▸ **What you will do**
Transcribe only the part of the listing below that begins at the line containing "hfov_deg: 19.5" and runs to its final line, keeping both ends.

▸ **Data to use**

--- START ---

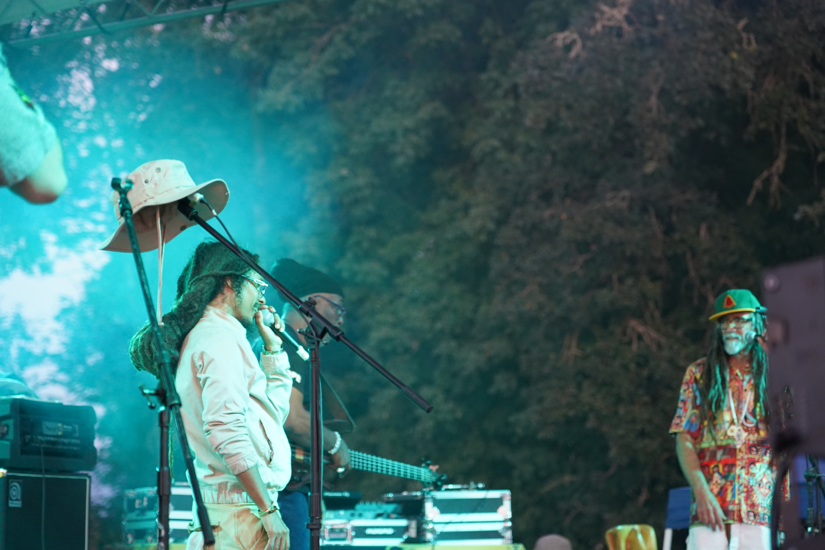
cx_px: 412
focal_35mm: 105
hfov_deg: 19.5
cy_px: 275
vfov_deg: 13.0
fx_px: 2406
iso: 4000
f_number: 4
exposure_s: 1/160
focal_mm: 105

--- END ---

▸ **Task solution**
hfov_deg: 19.5
cy_px: 275
vfov_deg: 13.0
fx_px: 2406
iso: 4000
f_number: 4
exposure_s: 1/160
focal_mm: 105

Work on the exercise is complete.